Here's a situation I know everyone has been in. You attempt to log on to the web or one of your applications and get an error message along the lines of "Sorry, that site cannot process your request. Please try again, or contact your server / refer to your software manual."

Yeah. The fault lies solely with me. Uh huh.

Truth be known, there's nothing at all wrong with my server / software but you'll never get Mr. Anonymous to admit that. I call him Mr. Anonymous because I have to try to put a face and a name to all these half hearted error messages I've gotten over the years. "We're sorry, that URL cannot be processed." Okay, I can deal with that. A little politeness goes a long way. "A required file, SCREWOUTFOXED.DLL is missing." Huh? How do I know that you, Mr. Anonymous, didn't steal it in the first place? Or the ever popular, "This program has performed an illegal operation and will be shut down." Replete with red exclamation point. The whole issue of how illegalities are performed and what sort of judicial system exists inside a CPU has never been explained. I always get this mental image of rows of memory chips sitting as a jury, a bewigged hard drive as the judge. I'm thinking of lining the inside of the CPU box with walnut paneling and some sort of state seal so they'll all feel a bit more comfortable. More at home. A nice courtroom setting. A few portraits of distinguished looking white men, perhaps.

I could do it, too.

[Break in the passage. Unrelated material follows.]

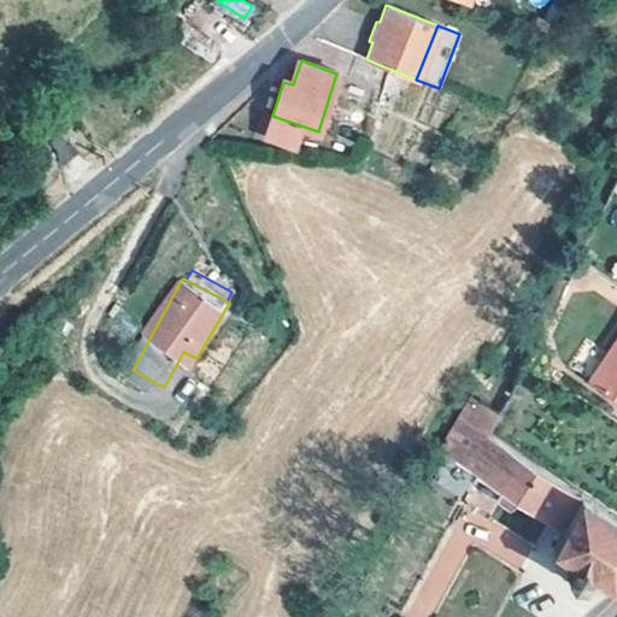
[(616,345),(593,383),(616,399),(616,345)]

That's the sort of thing that I, Outfoxed, have the technology to do.

Where the hell was I? Disenfranchised error messages, yes, okay.

Seems to me that the whole bloated industry that we call Modern Computing has gotten out of hand. I can recall the days of yore when my first brush with Ctrl/Alt/Delete came along. As usual, it was Ally who did it (given half a chance, I would sit in the dark moldering without shame unless my wife interrupted my reverie). Things used to be a lot more simple.

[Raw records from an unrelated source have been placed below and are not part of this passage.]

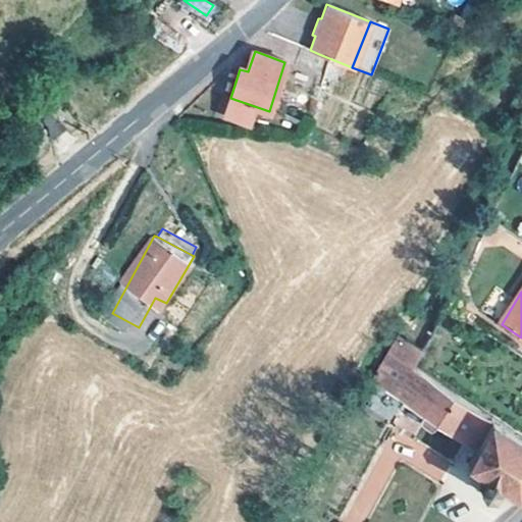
[(415,368),(449,389),(483,332),(445,308),(420,352),(423,354),(415,368)]
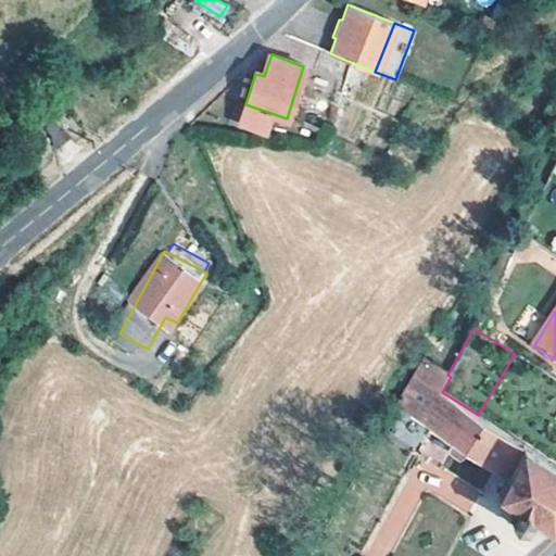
[(399,403),(454,442),(451,447),(452,452),(464,457),(466,455),(468,452),(512,477),(501,495),(519,507),(514,517),(519,525),(530,526),(533,521),(536,517),(555,530),(555,466),(478,415),(442,392),(451,377),(447,375),(438,367),(437,368),(426,362),(399,403)]
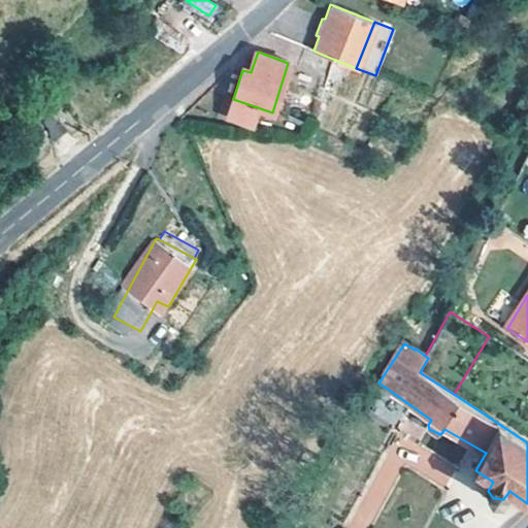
All buildings are outlined.
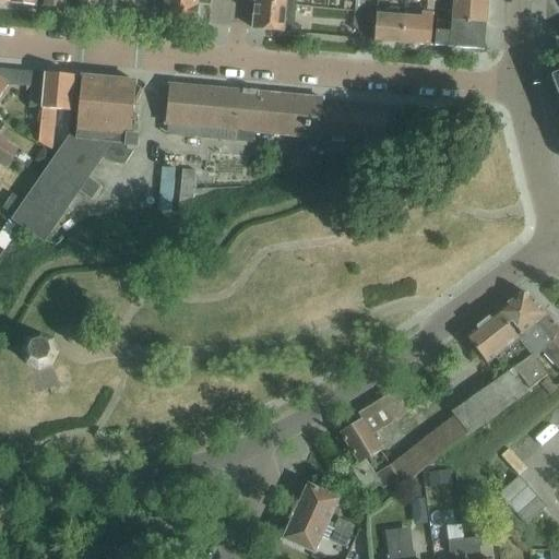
[(68,0),(43,0),(42,8),(67,10),(68,0)]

She went out and bought an electric word processor / typewriter. One of those units where you can enter your whole document into memory, insert paper and hit print, and away it goes. It was fascinating. Remember, these were the days when we were all just coming out of the typewriter age. Little wheeled erasers with a tiny brush built in. White-out. When the word 'Enter' was still a sign over the door at the local doughnut shop.

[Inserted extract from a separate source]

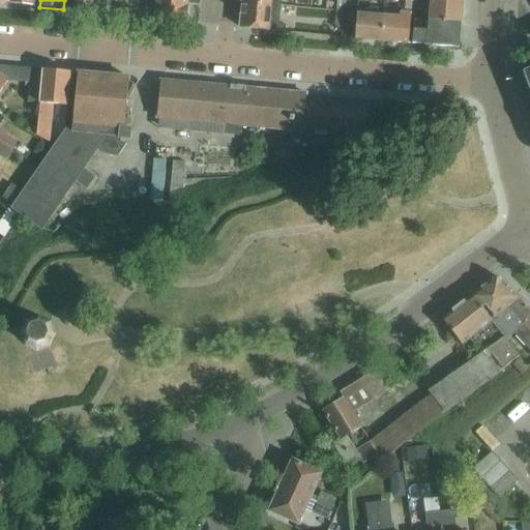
[(72,0),(71,10),(96,13),(97,2),(96,0),(72,0)]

I took that thing into work, which was an office job, where you still actually handed a hand written missive to a secretary to type out for you (God, this is making me nostalgic). Problem being, when the secretary was PMS'ing or otherwise occupied, your hugely important document might sit for hours, days without notice. With the advent of the fax machine, the luxury of waiting for mail and other slow moving document conveyances was coming to an end. I wanted my typing done now, and without complaint!

A small crowd gathered as I hammered out a short letter. Inserted paper, hit print, sat back with folded arms. A short pause, and the machine crackled to life, keys a-flailing, automatic carraige returns, a cheery *ding* when the deed was finished. Elapsed time, 10 seconds. I took the letter out and handed it to the big boss, a man who'd never touched fingers to keyboard in all his days.

"Dang, Outfoxed! What will they think of next?"

Well, that was the question, wasn't it. At that very moment a geek out on the west coast was getting ready to turn all our lives upside down with a little thing called Windows. He probably would have been pretty receptive if I had called him up and offered to buy up a hundred shares of his $7 original stock.

Of course, I had this problem with giving away money to kids at the time. My children will testify that I still do.

But that PMS'ing secretary sure didn't last long after that.